L’une des forces du livre est sa capacité à disséquer les différents processus, acteurs et dynamiques sur le terrain, sans tomber dans des généralisations grossières ou des erreurs conceptuelles. Álvarez- Ossorio consacre plusieurs chapitres à la tâche de retracer ce qui arrive à la révolution syrienne, lorsque la violence débridée du régime apparaît. Ainsi, le livre contient des analyses détaillées et informatives des mécanismes non-violents de l’opposition syrienne, de son éventuelle militarisation et de sa chute dans la fragmentation et la violence fratricide.
Aussi, les acteurs de l’opposition, même ceux armés, ne poursuivaient pas tous les mêmes objectifs et programmes politiques. La lecture que fait Álvarez-Ossorio du phénomène qu’il appelle « la carte sectaire » est particulièrement intéressante. C’est sans doute l’un des points que je mettrais en avant dans le livre : l’instrumentalisation sectaire abonde dans le conflit syrien et répond à la nécessité de mobiliser les masses et d’attirer des ressources extérieures. Elle répond également à une articulation historique de l’antagonisme politique en Syrie et à sa propre formation, en tant qu’État moderne. « La dérive islamiste » de la révolte, notamment depuis 2013, s’est à son tour superposée à la « tempête djihadiste », illustrée par la montée et la chute du groupe État islamique.
La régionalisation et l’internationalisation du conflit sont analysées de manière pédagogique. L’auteur dessine le conflit syrien à travers ses connexions régionales, de la rivalité entre l’Iran et l’Arabie saoudite, au rôle du Qatar. Dans ce qu’il appelle « une nouvelle guerre froide », le conflit apparaît comme un grand échiquier d’interventions internationales sur lequel la Russie matérialise son retour au rôle d’acteur central, au Moyen-Orient. La sphère locale est également essentielle pour dessiner une cartographie à travers les accords d’évacuation, de démilitarisation et de cessez-le-feu tout au long de la décennie.

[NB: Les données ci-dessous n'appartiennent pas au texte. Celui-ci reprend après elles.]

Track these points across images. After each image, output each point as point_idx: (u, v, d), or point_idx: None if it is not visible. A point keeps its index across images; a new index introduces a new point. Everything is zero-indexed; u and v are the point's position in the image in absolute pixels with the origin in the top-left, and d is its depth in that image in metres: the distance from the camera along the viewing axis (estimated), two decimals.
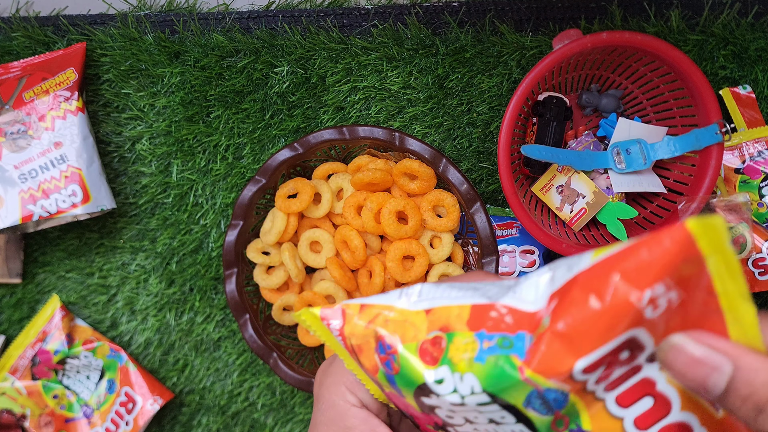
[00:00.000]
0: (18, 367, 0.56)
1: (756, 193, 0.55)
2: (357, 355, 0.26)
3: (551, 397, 0.22)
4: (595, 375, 0.21)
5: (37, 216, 0.53)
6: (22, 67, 0.56)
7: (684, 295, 0.20)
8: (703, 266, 0.20)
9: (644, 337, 0.21)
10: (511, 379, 0.22)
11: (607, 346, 0.20)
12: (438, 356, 0.23)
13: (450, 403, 0.23)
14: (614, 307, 0.20)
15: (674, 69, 0.50)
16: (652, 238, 0.20)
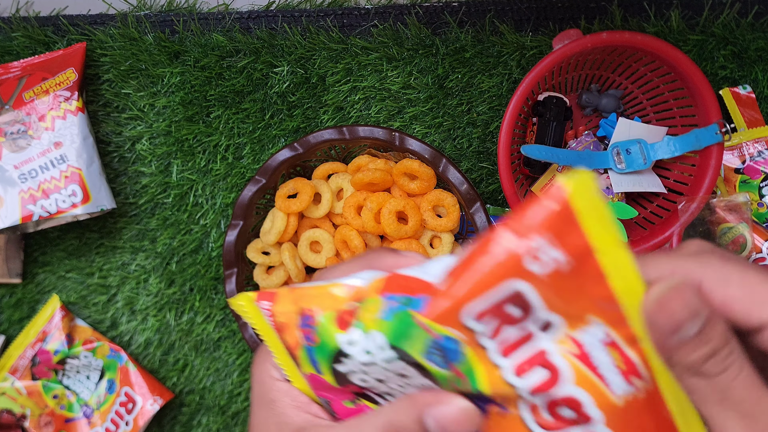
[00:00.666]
0: (18, 367, 0.56)
1: (756, 193, 0.55)
2: (281, 333, 0.27)
3: (446, 346, 0.23)
4: (487, 327, 0.22)
5: (37, 216, 0.53)
6: (22, 67, 0.56)
7: (573, 264, 0.21)
8: (577, 225, 0.21)
9: (532, 296, 0.22)
10: (409, 327, 0.23)
11: (493, 293, 0.22)
12: (350, 321, 0.25)
13: (361, 363, 0.25)
14: (495, 252, 0.22)
15: (674, 69, 0.50)
16: (536, 200, 0.21)
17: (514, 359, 0.23)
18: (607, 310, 0.22)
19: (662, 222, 0.53)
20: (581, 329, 0.22)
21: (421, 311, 0.23)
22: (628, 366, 0.22)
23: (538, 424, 0.24)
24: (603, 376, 0.23)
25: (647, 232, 0.53)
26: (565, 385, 0.23)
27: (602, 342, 0.22)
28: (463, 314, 0.22)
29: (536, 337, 0.23)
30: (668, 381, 0.23)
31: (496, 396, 0.24)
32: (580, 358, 0.23)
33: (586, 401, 0.23)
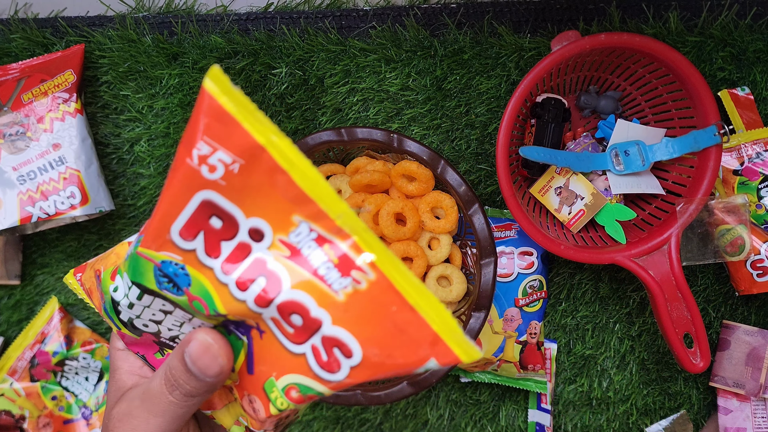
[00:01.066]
0: (17, 368, 0.56)
1: (754, 194, 0.55)
2: (91, 298, 0.29)
3: (170, 270, 0.24)
4: (198, 244, 0.23)
5: (36, 218, 0.53)
6: (20, 69, 0.56)
7: (246, 163, 0.22)
8: (230, 117, 0.22)
9: (222, 202, 0.23)
10: (138, 261, 0.25)
11: (188, 208, 0.23)
12: (116, 272, 0.27)
13: (126, 306, 0.26)
14: (176, 170, 0.23)
15: (672, 70, 0.50)
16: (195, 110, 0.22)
17: (235, 274, 0.24)
18: (304, 206, 0.22)
19: (661, 224, 0.53)
20: (291, 231, 0.23)
21: (140, 243, 0.24)
22: (342, 259, 0.22)
23: (286, 337, 0.24)
24: (320, 274, 0.23)
25: (645, 233, 0.53)
26: (285, 290, 0.23)
27: (313, 240, 0.23)
28: (172, 235, 0.23)
29: (252, 248, 0.23)
30: (392, 262, 0.22)
31: (239, 316, 0.24)
32: (293, 259, 0.23)
33: (308, 303, 0.23)
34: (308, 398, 0.25)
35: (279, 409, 0.26)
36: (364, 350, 0.23)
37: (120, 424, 0.27)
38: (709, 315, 0.58)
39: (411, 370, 0.22)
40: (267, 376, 0.26)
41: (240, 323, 0.26)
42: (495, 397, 0.59)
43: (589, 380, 0.58)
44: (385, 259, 0.22)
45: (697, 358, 0.51)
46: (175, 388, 0.26)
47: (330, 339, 0.23)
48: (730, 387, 0.54)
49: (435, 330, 0.22)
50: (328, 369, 0.24)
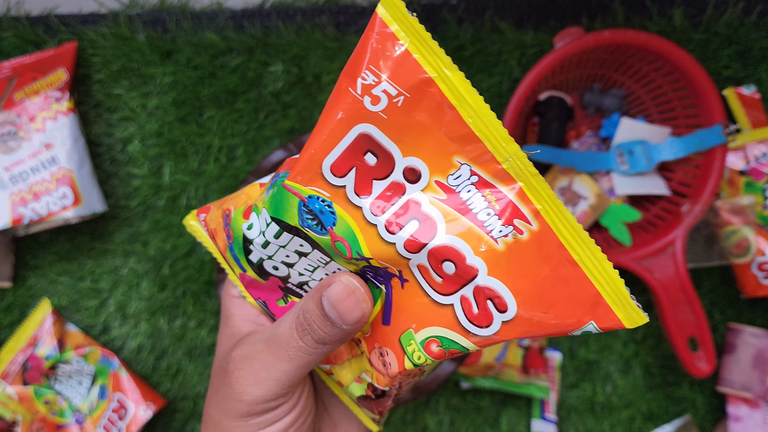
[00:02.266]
0: (9, 372, 0.56)
1: (761, 195, 0.54)
2: (215, 239, 0.28)
3: (316, 207, 0.23)
4: (349, 180, 0.22)
5: (28, 219, 0.53)
6: (12, 68, 0.55)
7: (412, 97, 0.21)
8: (400, 46, 0.20)
9: (380, 137, 0.22)
10: (282, 195, 0.24)
11: (344, 141, 0.22)
12: (251, 209, 0.26)
13: (260, 245, 0.25)
14: (336, 100, 0.22)
15: (677, 68, 0.49)
16: (362, 37, 0.21)
17: (386, 215, 0.22)
18: (469, 145, 0.21)
19: (665, 225, 0.52)
20: (450, 173, 0.22)
21: (288, 176, 0.24)
22: (505, 206, 0.21)
23: (432, 287, 0.23)
24: (480, 220, 0.21)
25: (650, 234, 0.52)
26: (440, 235, 0.22)
27: (473, 184, 0.21)
28: (323, 169, 0.22)
29: (407, 189, 0.22)
30: (559, 212, 0.21)
31: (384, 261, 0.23)
32: (449, 203, 0.22)
33: (465, 250, 0.22)
34: (450, 353, 0.23)
35: (415, 364, 0.24)
36: (519, 305, 0.21)
37: (242, 365, 0.26)
38: (715, 318, 0.57)
39: (567, 331, 0.21)
40: (405, 328, 0.24)
41: (380, 270, 0.24)
42: (496, 403, 0.58)
43: (592, 385, 0.58)
44: (552, 208, 0.21)
45: (702, 362, 0.50)
46: (306, 333, 0.25)
47: (484, 290, 0.22)
48: (737, 391, 0.53)
49: (598, 289, 0.21)
50: (477, 323, 0.22)
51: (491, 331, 0.22)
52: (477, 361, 0.54)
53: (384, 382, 0.26)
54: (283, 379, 0.25)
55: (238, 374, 0.26)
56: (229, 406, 0.26)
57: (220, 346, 0.29)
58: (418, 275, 0.23)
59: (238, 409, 0.25)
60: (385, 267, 0.24)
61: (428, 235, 0.22)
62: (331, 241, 0.23)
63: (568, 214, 0.21)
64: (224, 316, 0.30)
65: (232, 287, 0.30)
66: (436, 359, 0.24)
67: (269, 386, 0.25)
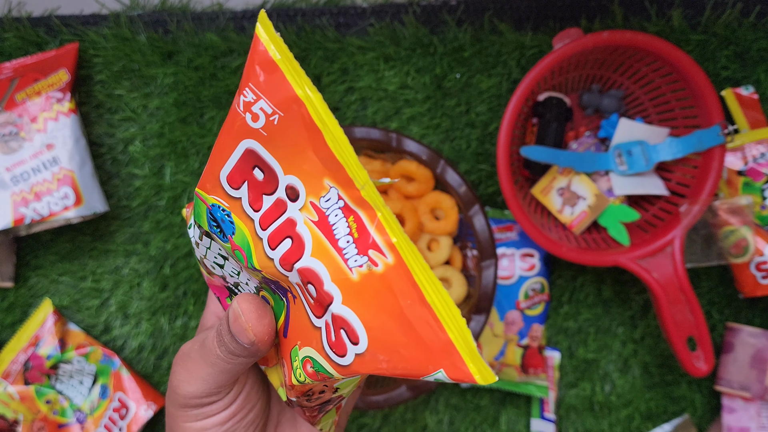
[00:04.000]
0: (10, 371, 0.56)
1: (759, 195, 0.54)
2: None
3: (218, 215, 0.24)
4: (243, 192, 0.23)
5: (29, 219, 0.53)
6: (14, 68, 0.55)
7: (285, 116, 0.21)
8: (275, 67, 0.21)
9: (263, 153, 0.22)
10: (198, 203, 0.25)
11: (234, 154, 0.23)
12: None
13: (194, 244, 0.27)
14: (229, 115, 0.23)
15: (676, 69, 0.49)
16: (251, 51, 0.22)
17: (269, 230, 0.23)
18: (334, 170, 0.21)
19: (664, 225, 0.52)
20: (322, 195, 0.22)
21: (198, 183, 0.25)
22: (362, 234, 0.21)
23: (309, 307, 0.23)
24: (340, 247, 0.21)
25: (649, 235, 0.52)
26: (305, 257, 0.22)
27: (339, 208, 0.22)
28: (221, 180, 0.23)
29: (288, 207, 0.23)
30: (411, 249, 0.21)
31: (272, 276, 0.24)
32: (319, 225, 0.22)
33: (323, 275, 0.22)
34: (321, 377, 0.23)
35: (298, 380, 0.25)
36: (370, 339, 0.21)
37: (180, 362, 0.28)
38: (713, 317, 0.57)
39: (418, 374, 0.21)
40: (294, 344, 0.25)
41: (278, 284, 0.25)
42: (495, 402, 0.58)
43: (591, 384, 0.58)
44: (406, 245, 0.21)
45: (700, 361, 0.51)
46: (222, 344, 0.26)
47: (338, 318, 0.21)
48: (736, 390, 0.54)
49: (450, 337, 0.20)
50: (336, 350, 0.22)
51: (346, 361, 0.22)
52: None
53: (289, 392, 0.26)
54: (209, 380, 0.27)
55: (176, 369, 0.28)
56: (171, 396, 0.28)
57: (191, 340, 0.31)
58: (300, 293, 0.23)
59: (177, 401, 0.28)
60: (278, 281, 0.24)
61: (297, 255, 0.22)
62: (232, 249, 0.24)
63: (417, 253, 0.21)
64: (205, 310, 0.32)
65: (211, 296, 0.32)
66: (312, 380, 0.24)
67: (198, 385, 0.27)
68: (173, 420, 0.28)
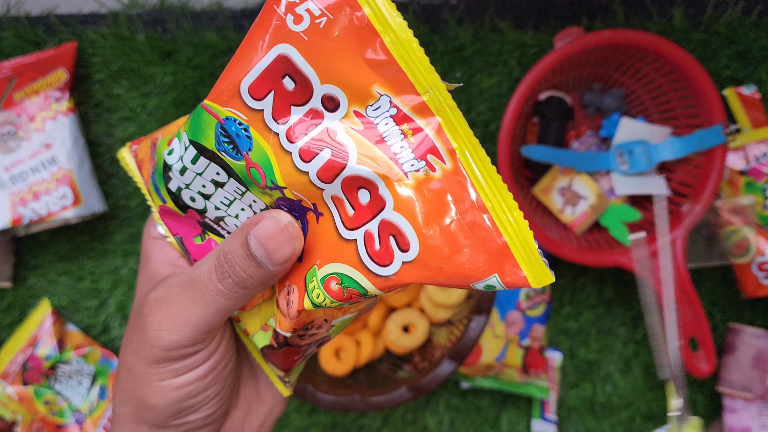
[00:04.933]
0: (9, 372, 0.56)
1: (761, 195, 0.54)
2: (141, 170, 0.27)
3: (233, 130, 0.22)
4: (267, 104, 0.21)
5: (28, 219, 0.52)
6: (12, 68, 0.55)
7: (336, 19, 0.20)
8: None
9: (299, 61, 0.21)
10: (200, 116, 0.23)
11: (263, 61, 0.21)
12: (176, 134, 0.24)
13: (178, 171, 0.24)
14: (261, 18, 0.21)
15: (677, 68, 0.49)
16: None
17: (301, 141, 0.21)
18: (389, 75, 0.20)
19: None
20: (369, 104, 0.21)
21: (208, 96, 0.22)
22: (420, 140, 0.20)
23: (342, 221, 0.22)
24: (393, 152, 0.20)
25: (650, 235, 0.52)
26: (351, 165, 0.21)
27: (391, 116, 0.21)
28: (242, 89, 0.21)
29: (324, 117, 0.21)
30: (475, 153, 0.20)
31: (298, 191, 0.22)
32: (365, 134, 0.21)
33: (376, 180, 0.21)
34: (348, 294, 0.22)
35: (314, 303, 0.23)
36: (422, 245, 0.20)
37: (156, 309, 0.24)
38: (715, 318, 0.57)
39: (468, 281, 0.20)
40: (311, 265, 0.23)
41: (295, 203, 0.23)
42: (496, 403, 0.58)
43: (592, 385, 0.57)
44: (469, 148, 0.20)
45: (702, 362, 0.50)
46: (227, 276, 0.23)
47: (388, 225, 0.21)
48: (737, 391, 0.53)
49: (507, 241, 0.19)
50: (378, 260, 0.21)
51: (391, 270, 0.21)
52: (477, 361, 0.54)
53: (285, 325, 0.25)
54: (200, 324, 0.24)
55: (153, 318, 0.24)
56: (143, 351, 0.24)
57: (138, 291, 0.28)
58: (332, 208, 0.22)
59: (153, 355, 0.24)
60: (300, 199, 0.23)
61: (340, 165, 0.21)
62: (246, 167, 0.22)
63: (484, 156, 0.20)
64: (143, 258, 0.28)
65: (152, 227, 0.28)
66: (335, 299, 0.22)
67: (185, 332, 0.24)
68: (141, 381, 0.25)
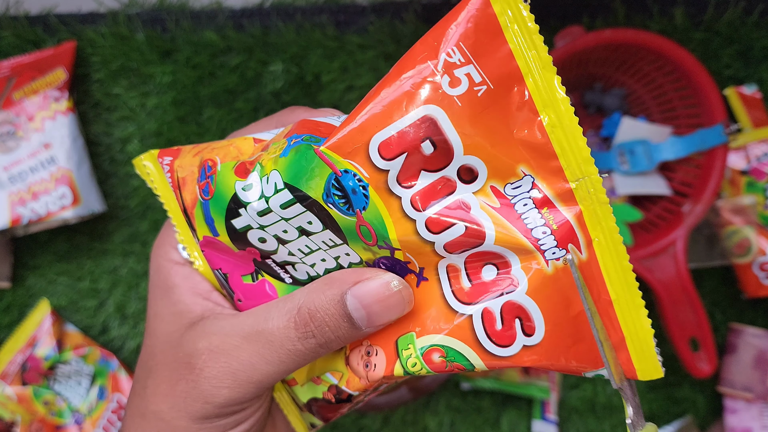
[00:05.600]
0: (8, 372, 0.55)
1: (762, 195, 0.54)
2: (181, 190, 0.24)
3: (349, 185, 0.20)
4: (395, 165, 0.20)
5: (27, 219, 0.52)
6: (11, 67, 0.55)
7: (495, 89, 0.19)
8: (498, 31, 0.18)
9: (447, 126, 0.19)
10: (308, 161, 0.20)
11: (405, 119, 0.19)
12: (251, 168, 0.22)
13: (257, 212, 0.22)
14: (408, 69, 0.19)
15: (678, 68, 0.49)
16: (457, 6, 0.19)
17: (430, 211, 0.20)
18: (540, 158, 0.19)
19: (666, 225, 0.51)
20: (509, 182, 0.20)
21: (325, 143, 0.20)
22: (563, 228, 0.19)
23: (454, 293, 0.21)
24: (534, 237, 0.20)
25: (651, 235, 0.52)
26: (489, 243, 0.20)
27: (532, 199, 0.20)
28: (371, 145, 0.19)
29: (457, 188, 0.20)
30: (613, 247, 0.19)
31: (411, 253, 0.21)
32: (503, 213, 0.20)
33: (511, 260, 0.20)
34: (452, 367, 0.21)
35: (407, 371, 0.22)
36: (547, 332, 0.20)
37: (214, 363, 0.21)
38: (716, 318, 0.57)
39: (582, 370, 0.20)
40: (406, 330, 0.22)
41: (398, 264, 0.22)
42: (497, 404, 0.58)
43: (593, 385, 0.57)
44: (608, 241, 0.19)
45: (703, 362, 0.50)
46: (310, 336, 0.21)
47: (516, 307, 0.20)
48: (738, 391, 0.53)
49: (624, 334, 0.20)
50: (497, 340, 0.20)
51: (509, 352, 0.20)
52: None
53: (358, 385, 0.23)
54: (266, 382, 0.22)
55: (210, 373, 0.22)
56: (192, 406, 0.22)
57: (162, 324, 0.24)
58: (443, 276, 0.21)
59: (204, 411, 0.22)
60: (408, 261, 0.21)
61: (475, 241, 0.20)
62: (356, 225, 0.21)
63: (621, 248, 0.19)
64: (164, 287, 0.25)
65: (171, 250, 0.25)
66: (434, 371, 0.22)
67: (248, 389, 0.22)
68: None
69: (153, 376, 0.23)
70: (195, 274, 0.25)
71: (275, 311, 0.22)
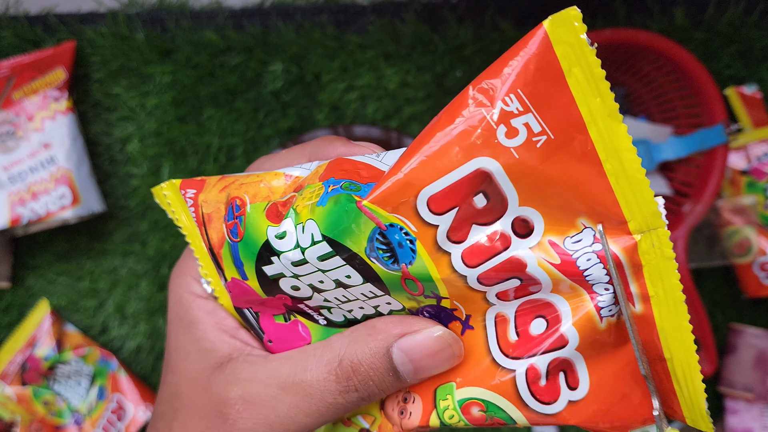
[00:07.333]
0: (7, 372, 0.55)
1: (762, 195, 0.53)
2: (206, 227, 0.23)
3: (395, 239, 0.19)
4: (446, 220, 0.18)
5: (27, 219, 0.52)
6: (11, 67, 0.55)
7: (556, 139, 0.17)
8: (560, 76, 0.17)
9: (502, 179, 0.18)
10: (349, 214, 0.19)
11: (456, 173, 0.18)
12: (284, 212, 0.21)
13: (291, 262, 0.20)
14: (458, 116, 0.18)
15: (678, 67, 0.49)
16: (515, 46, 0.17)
17: (481, 269, 0.19)
18: (602, 208, 0.18)
19: (667, 225, 0.51)
20: (568, 235, 0.18)
21: (366, 196, 0.19)
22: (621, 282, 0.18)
23: (499, 345, 0.20)
24: (595, 291, 0.19)
25: None
26: (545, 291, 0.19)
27: (595, 252, 0.18)
28: (419, 200, 0.18)
29: (513, 243, 0.18)
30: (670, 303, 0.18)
31: (459, 302, 0.20)
32: (563, 269, 0.19)
33: (564, 316, 0.19)
34: (492, 422, 0.20)
35: (443, 422, 0.21)
36: (591, 388, 0.19)
37: (249, 414, 0.20)
38: (716, 318, 0.57)
39: (629, 426, 0.19)
40: (446, 380, 0.21)
41: (444, 312, 0.21)
42: None
43: None
44: (668, 299, 0.18)
45: (703, 362, 0.50)
46: (353, 389, 0.20)
47: (563, 363, 0.19)
48: (739, 391, 0.53)
49: (677, 394, 0.19)
50: (540, 397, 0.20)
51: (553, 409, 0.19)
52: None
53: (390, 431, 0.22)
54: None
55: (244, 424, 0.21)
56: None
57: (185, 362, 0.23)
58: (490, 326, 0.20)
59: None
60: (454, 308, 0.20)
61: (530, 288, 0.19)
62: (401, 278, 0.19)
63: (681, 305, 0.18)
64: (186, 321, 0.23)
65: (193, 282, 0.24)
66: (473, 424, 0.21)
67: None
68: None
69: (180, 420, 0.22)
70: (219, 309, 0.24)
71: (314, 361, 0.21)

L’internationalisation du conflit est cruciale pour expliquer les blocages politiques à sa résolution et ses conséquences humanitaires catastrophiques. Elle est également essentielle pour comprendre le présent du pays et imaginer ses possibles avenirs. C’est là qu’Álvarez- Ossorio détaille deux processus. D’une part, l’avenir de la Syrie semble condamné à se résoudre par le biais de l’axe composé par la Turquie, la Russie et l’Iran, pays qui débloqueront les lignes de conflit territorial et armé qui existent encore dans le Nord de la Syrie. D’autre part, la réarticulation du régime se fait par le biais des politiques de reconstruction, de gestion du retour des réfugiés et de réhabilitation diplomatique. Tout indique que l’idée de la « pax russe » – le dernier concept analysé par l’auteur – façonnera la transition vers une éventuelle après-guerre.
En résumé, Siria. La década negra (2011-2021) est un ouvrage hautement recommandé à ceux qui souhaitent comprendre les processus et les acteurs qui ont amené l’un des pays les plus importants du Moyen- Orient, à un tournant de son histoire.